OpenAI-compatible chat completion using RAG pipeline.

Request Body:

curl -X POST http://localhost:8080/v1/chat/completions \
  -H "Content-Type: application/json" \
  -H "Authorization: Bearer YOUR_AUTH_TOKEN" \
  -d '{
    "model": "openrag-{partition_name}",
    "messages": [
      {
        "role": "user",
        "content": "Your question here"
      }
    ],
    "temperature": 0.7,
    "stream": false
  }'

You can also direclty use this endpoint with no RAG pipeline, i.e. to directly use the LLM. For that, simply do not specify any model:

Request Body:

curl -X POST http://localhost:8080/v1/chat/completions \
  -H "Content-Type: application/json" \
  -H "Authorization: Bearer YOUR_AUTH_TOKEN" \
  -d '{
    "messages": [
      {
        "role": "user",
        "content": "Your question here"
      }
    ],
    "temperature": 0.7,
    "stream": false
  }'

Text Completions

POST /v1/completions

OpenAI-compatible text completion endpoint.

💡 Usage Examples

Bulk File Indexing

For indexing multiple files programmatically, you can use this script data_indexer.py utility script in the 📁 utility folder or simply use indexer ui.

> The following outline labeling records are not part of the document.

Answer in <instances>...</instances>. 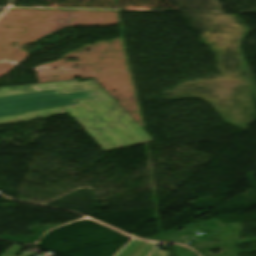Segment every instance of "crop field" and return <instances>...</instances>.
I'll return each instance as SVG.
<instances>
[{"mask_svg":"<svg viewBox=\"0 0 256 256\" xmlns=\"http://www.w3.org/2000/svg\"><path fill=\"white\" fill-rule=\"evenodd\" d=\"M89 97H92L90 91L61 95L58 90L1 97L0 116L38 108L75 104L78 99Z\"/></svg>","mask_w":256,"mask_h":256,"instance_id":"2","label":"crop field"},{"mask_svg":"<svg viewBox=\"0 0 256 256\" xmlns=\"http://www.w3.org/2000/svg\"><path fill=\"white\" fill-rule=\"evenodd\" d=\"M49 89H58L62 94L91 90L94 99L79 101V104L70 107L29 111L22 115L2 117L0 124L68 112L105 151L151 141L137 123L94 81L79 83L78 80H74L2 88L0 97Z\"/></svg>","mask_w":256,"mask_h":256,"instance_id":"1","label":"crop field"},{"mask_svg":"<svg viewBox=\"0 0 256 256\" xmlns=\"http://www.w3.org/2000/svg\"><path fill=\"white\" fill-rule=\"evenodd\" d=\"M144 240L132 239L125 247H123L115 256H129L136 248H138Z\"/></svg>","mask_w":256,"mask_h":256,"instance_id":"4","label":"crop field"},{"mask_svg":"<svg viewBox=\"0 0 256 256\" xmlns=\"http://www.w3.org/2000/svg\"><path fill=\"white\" fill-rule=\"evenodd\" d=\"M160 243L146 241L132 256H167L169 252L159 250Z\"/></svg>","mask_w":256,"mask_h":256,"instance_id":"3","label":"crop field"}]
</instances>
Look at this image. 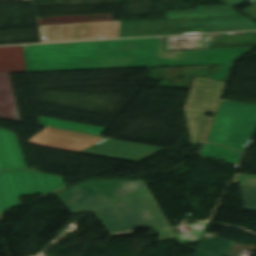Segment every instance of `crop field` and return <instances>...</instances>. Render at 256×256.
I'll list each match as a JSON object with an SVG mask.
<instances>
[{
	"label": "crop field",
	"instance_id": "obj_7",
	"mask_svg": "<svg viewBox=\"0 0 256 256\" xmlns=\"http://www.w3.org/2000/svg\"><path fill=\"white\" fill-rule=\"evenodd\" d=\"M0 117L21 121L9 74H0Z\"/></svg>",
	"mask_w": 256,
	"mask_h": 256
},
{
	"label": "crop field",
	"instance_id": "obj_4",
	"mask_svg": "<svg viewBox=\"0 0 256 256\" xmlns=\"http://www.w3.org/2000/svg\"><path fill=\"white\" fill-rule=\"evenodd\" d=\"M93 213L103 222L111 236L130 234L134 228L152 226L158 230L160 241L175 237L155 200Z\"/></svg>",
	"mask_w": 256,
	"mask_h": 256
},
{
	"label": "crop field",
	"instance_id": "obj_1",
	"mask_svg": "<svg viewBox=\"0 0 256 256\" xmlns=\"http://www.w3.org/2000/svg\"><path fill=\"white\" fill-rule=\"evenodd\" d=\"M26 72L186 64H224L211 76L224 82L233 58L251 48L165 52L162 38L23 46Z\"/></svg>",
	"mask_w": 256,
	"mask_h": 256
},
{
	"label": "crop field",
	"instance_id": "obj_9",
	"mask_svg": "<svg viewBox=\"0 0 256 256\" xmlns=\"http://www.w3.org/2000/svg\"><path fill=\"white\" fill-rule=\"evenodd\" d=\"M246 209L256 210V187L240 185Z\"/></svg>",
	"mask_w": 256,
	"mask_h": 256
},
{
	"label": "crop field",
	"instance_id": "obj_6",
	"mask_svg": "<svg viewBox=\"0 0 256 256\" xmlns=\"http://www.w3.org/2000/svg\"><path fill=\"white\" fill-rule=\"evenodd\" d=\"M42 42L119 38L120 21L38 26Z\"/></svg>",
	"mask_w": 256,
	"mask_h": 256
},
{
	"label": "crop field",
	"instance_id": "obj_5",
	"mask_svg": "<svg viewBox=\"0 0 256 256\" xmlns=\"http://www.w3.org/2000/svg\"><path fill=\"white\" fill-rule=\"evenodd\" d=\"M223 84L210 79H194L184 106L193 141H203L211 119L205 115L207 111H214Z\"/></svg>",
	"mask_w": 256,
	"mask_h": 256
},
{
	"label": "crop field",
	"instance_id": "obj_12",
	"mask_svg": "<svg viewBox=\"0 0 256 256\" xmlns=\"http://www.w3.org/2000/svg\"><path fill=\"white\" fill-rule=\"evenodd\" d=\"M205 237H213V235L205 234L203 238Z\"/></svg>",
	"mask_w": 256,
	"mask_h": 256
},
{
	"label": "crop field",
	"instance_id": "obj_11",
	"mask_svg": "<svg viewBox=\"0 0 256 256\" xmlns=\"http://www.w3.org/2000/svg\"><path fill=\"white\" fill-rule=\"evenodd\" d=\"M219 1L233 7L235 5H238V4L242 3L245 0H219Z\"/></svg>",
	"mask_w": 256,
	"mask_h": 256
},
{
	"label": "crop field",
	"instance_id": "obj_8",
	"mask_svg": "<svg viewBox=\"0 0 256 256\" xmlns=\"http://www.w3.org/2000/svg\"><path fill=\"white\" fill-rule=\"evenodd\" d=\"M234 243L235 242L220 237L205 238L202 240L194 256H217L208 251L220 254L219 256H223Z\"/></svg>",
	"mask_w": 256,
	"mask_h": 256
},
{
	"label": "crop field",
	"instance_id": "obj_2",
	"mask_svg": "<svg viewBox=\"0 0 256 256\" xmlns=\"http://www.w3.org/2000/svg\"><path fill=\"white\" fill-rule=\"evenodd\" d=\"M62 178L26 167L14 133L0 129V215L19 205V197L64 188Z\"/></svg>",
	"mask_w": 256,
	"mask_h": 256
},
{
	"label": "crop field",
	"instance_id": "obj_10",
	"mask_svg": "<svg viewBox=\"0 0 256 256\" xmlns=\"http://www.w3.org/2000/svg\"><path fill=\"white\" fill-rule=\"evenodd\" d=\"M241 12L244 13L245 15L251 17L252 19L256 20V5L248 8V9H245Z\"/></svg>",
	"mask_w": 256,
	"mask_h": 256
},
{
	"label": "crop field",
	"instance_id": "obj_3",
	"mask_svg": "<svg viewBox=\"0 0 256 256\" xmlns=\"http://www.w3.org/2000/svg\"><path fill=\"white\" fill-rule=\"evenodd\" d=\"M55 195L73 214L153 199L143 180H91Z\"/></svg>",
	"mask_w": 256,
	"mask_h": 256
}]
</instances>
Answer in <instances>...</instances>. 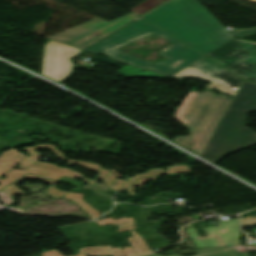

Example OpenAI Client Usage

from openai import OpenAI, AsyncOpenAI

api_base_url = "http://localhost:8080" # fastapi base url of 'openrag'
base_url = f"{api_base_url}/v1"

auth_key = ... # your api authentification key AUTH_TOKEN in your .env. Is authentification is disabled, use a placeholder like 'sk-1234'
client = OpenAI(api_key=auth_key, base_url=base_url)

your_partition= 'my_partition' # name of your partition
model = f"openrag-{your_partition}"
settings = {
    'model': model,
    'temperature': 0.3,
    'stream': False
}

response = client.chat.completions.create(
    **settings,
    messages=[
        {"role": "user", "content": "What information do you have about...?"}
    ]
)

⚠️ Error Handling

The API uses standard HTTP status codes:

200 OK: Successful request
201 Created: Resource created successfully
202 Accepted: Request accepted for processing
204 No Content: Successful deletion
400 Bad Request: Invalid request parameters
404 Not Found: Resource not found
409 Conflict: Resource already exists

Error responses include detailed JSON messages to help with debugging and integration.